For the word "Заливка", return each line of the data in which it occurs.

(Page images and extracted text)
· · ·
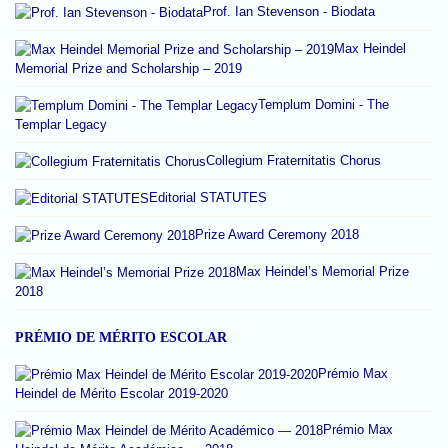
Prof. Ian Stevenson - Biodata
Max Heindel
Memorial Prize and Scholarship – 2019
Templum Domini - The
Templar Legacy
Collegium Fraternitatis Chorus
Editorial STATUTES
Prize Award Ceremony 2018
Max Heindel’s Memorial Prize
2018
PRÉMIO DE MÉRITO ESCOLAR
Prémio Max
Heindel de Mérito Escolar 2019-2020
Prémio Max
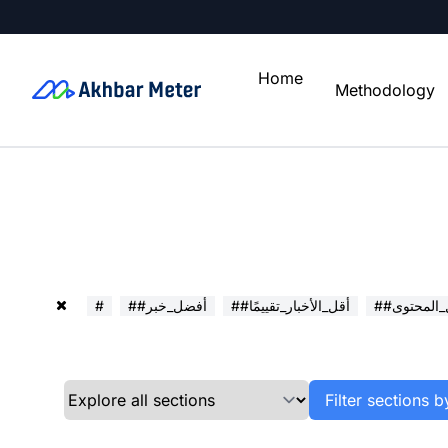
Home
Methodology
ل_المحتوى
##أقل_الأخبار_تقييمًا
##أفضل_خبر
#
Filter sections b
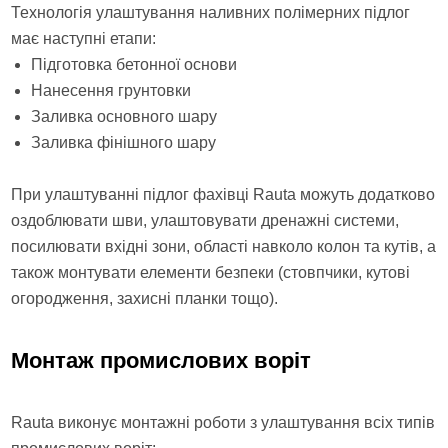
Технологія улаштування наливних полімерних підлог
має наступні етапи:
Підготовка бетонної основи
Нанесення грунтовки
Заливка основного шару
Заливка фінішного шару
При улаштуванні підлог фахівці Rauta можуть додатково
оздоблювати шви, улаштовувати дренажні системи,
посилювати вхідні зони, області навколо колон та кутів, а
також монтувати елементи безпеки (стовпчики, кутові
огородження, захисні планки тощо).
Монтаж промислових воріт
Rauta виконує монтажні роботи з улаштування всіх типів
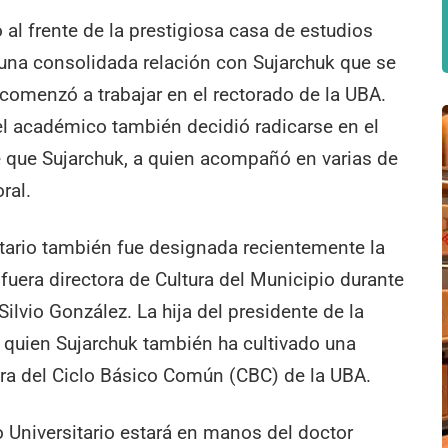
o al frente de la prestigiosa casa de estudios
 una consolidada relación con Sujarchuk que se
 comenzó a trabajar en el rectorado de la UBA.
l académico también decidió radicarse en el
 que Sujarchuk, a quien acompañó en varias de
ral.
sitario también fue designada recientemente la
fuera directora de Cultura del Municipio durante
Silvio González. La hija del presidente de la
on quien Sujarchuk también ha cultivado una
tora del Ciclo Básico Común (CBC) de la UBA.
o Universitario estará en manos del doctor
· · ·
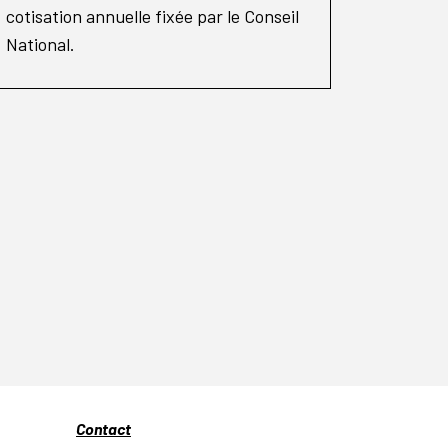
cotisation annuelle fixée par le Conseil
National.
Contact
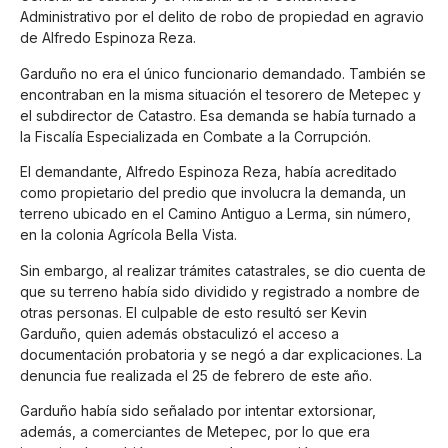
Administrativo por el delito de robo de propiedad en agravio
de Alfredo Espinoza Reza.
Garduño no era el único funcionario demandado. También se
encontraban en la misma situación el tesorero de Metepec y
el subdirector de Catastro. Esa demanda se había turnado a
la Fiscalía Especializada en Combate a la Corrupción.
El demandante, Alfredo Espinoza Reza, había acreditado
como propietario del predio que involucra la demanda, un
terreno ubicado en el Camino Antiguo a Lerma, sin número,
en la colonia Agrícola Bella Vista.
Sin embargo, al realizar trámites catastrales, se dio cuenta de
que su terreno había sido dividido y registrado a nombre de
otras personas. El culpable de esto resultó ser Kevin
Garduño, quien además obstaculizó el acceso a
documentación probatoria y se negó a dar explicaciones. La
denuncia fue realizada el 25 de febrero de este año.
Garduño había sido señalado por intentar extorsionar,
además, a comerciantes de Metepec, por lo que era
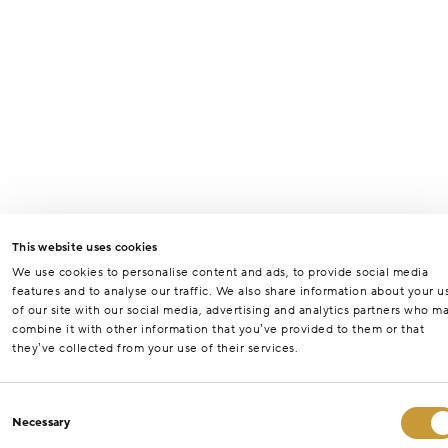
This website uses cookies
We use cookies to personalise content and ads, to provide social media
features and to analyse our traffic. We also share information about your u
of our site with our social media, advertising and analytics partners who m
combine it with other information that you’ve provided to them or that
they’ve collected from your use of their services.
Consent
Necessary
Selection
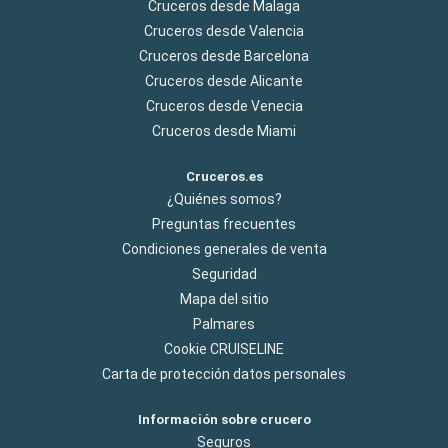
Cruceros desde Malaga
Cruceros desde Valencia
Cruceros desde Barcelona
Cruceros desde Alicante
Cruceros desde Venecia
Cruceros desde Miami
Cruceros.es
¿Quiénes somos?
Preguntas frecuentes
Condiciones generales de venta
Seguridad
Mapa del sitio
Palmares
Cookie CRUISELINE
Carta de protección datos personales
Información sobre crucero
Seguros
· · ·
[Expected output]:
Заливка основного шару
Заливка фінішного шару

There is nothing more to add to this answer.